MunchSonic: Tracking Fine-grained Dietary Actions through Active Acoustic Sensing on Eyeglasses

Saif Mahmud,Devansh Agarwal,Ashwin Ajit,Qikang Liang,Thalia Viranda,Francois Guimbretiere,Cheng Zhang
DOI: https://doi.org/10.1145/3675095.3676619
2024-08-03
Abstract:We introduce MunchSonic, an AI-powered active acoustic sensing system integrated into eyeglasses to track fine-grained dietary actions. MunchSonic emits inaudible ultrasonic waves from the eyeglass frame, with the reflected signals capturing detailed positions and movements of body parts, including the mouth, jaw, arms, and hands involved in eating. These signals are processed by a deep learning pipeline to classify six actions: hand-to-mouth movements for food intake, chewing, drinking, talking, face-hand touching, and other activities (null). In an unconstrained study with 12 participants, MunchSonic achieved a 93.5% macro F1-score in a user-independent evaluation with a 2-second resolution in tracking these actions, also demonstrating its effectiveness in tracking eating episodes and food intake frequency within those episodes.

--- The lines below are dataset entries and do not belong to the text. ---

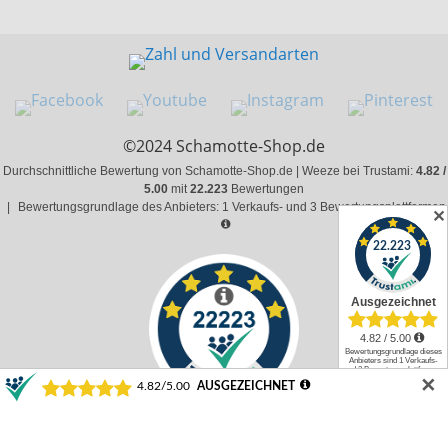
©2024 Schamotte-Shop.de
Durchschnittliche Bewertung von Schamotte-Shop.de | Weeze bei Trustami:
4.82 /
5.00
mit
22.223
Bewertungen
|
Bewertungsgrundlage des Anbieters: 1 Verkaufs- und 3 Bewertungsplattformen
✕
✕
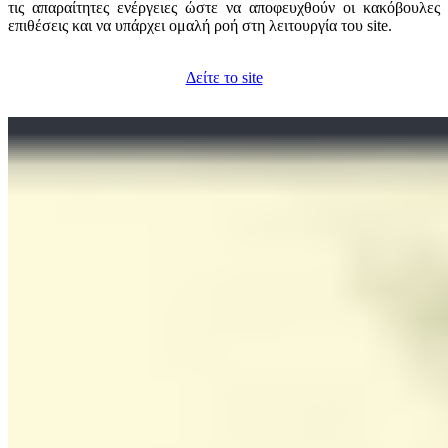
τις απαραίτητες ενέργειες ώστε να αποφευχθούν οι κακόβουλες
επιθέσεις και να υπάρχει ομαλή ροή στη λειτουργία του site.
Δείτε το site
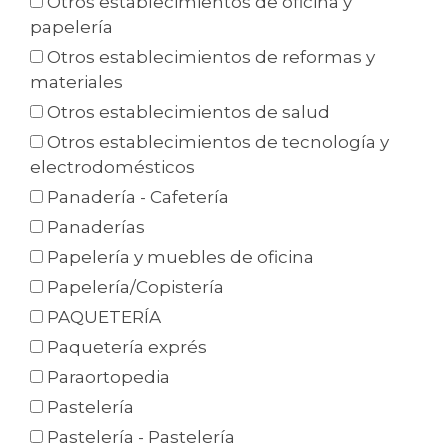
Otros establecimientos de oficina y
papelería
Otros establecimientos de reformas y
materiales
Otros establecimientos de salud
Otros establecimientos de tecnología y
electrodomésticos
Panadería - Cafetería
Panaderías
Papelería y muebles de oficina
Papelería/Copistería
PAQUETERÍA
Paquetería exprés
Paraortopedia
Pastelería
Pastelería - Pastelería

Human-Computer Interaction,Emerging Technologies
What problem does this paper attempt to address?
The problem this paper attempts to address is: how to achieve precise tracking and recognition of fine-grained eating behaviors (such as food intake, chewing, drinking, etc.) in an unrestricted environment through an active acoustic sensing system integrated into glasses. Current wearable devices can recognize eating events but have limitations in distinguishing specific eating actions (such as chewing or hand-to-mouth movements). The MunchSonic system aims to overcome this challenge by installing active acoustic sensors on glasses to capture subtle movements of body parts (especially the mouth, jaw, and arms), thereby achieving high-precision recognition of these fine-grained eating behaviors. Specifically, MunchSonic addresses this problem in the following ways: 1. **Active Acoustic Sensing**: The system emits inaudible ultrasonic waves through speakers on the glasses frame and receives the reflected signals through microphones, generating a 2D echogram to capture detailed positions and movements of body parts. 2. **Deep Learning Framework**: A lightweight deep learning model is used to process the echogram data, classifying six behaviors: hand-to-mouth food intake, chewing, drinking, talking, face touching, and other activities (null class). 3. **User Study**: In an unrestricted user study involving 12 participants, MunchSonic achieved a macro F1 score of 93.5% in independent user evaluations, demonstrating its effectiveness in tracking fine-grained eating behaviors. Through these methods, MunchSonic not only can recognize eating moments but also further distinguish specific eating actions, providing strong support for dietary behavior assessment, chronic disease management, and overall health.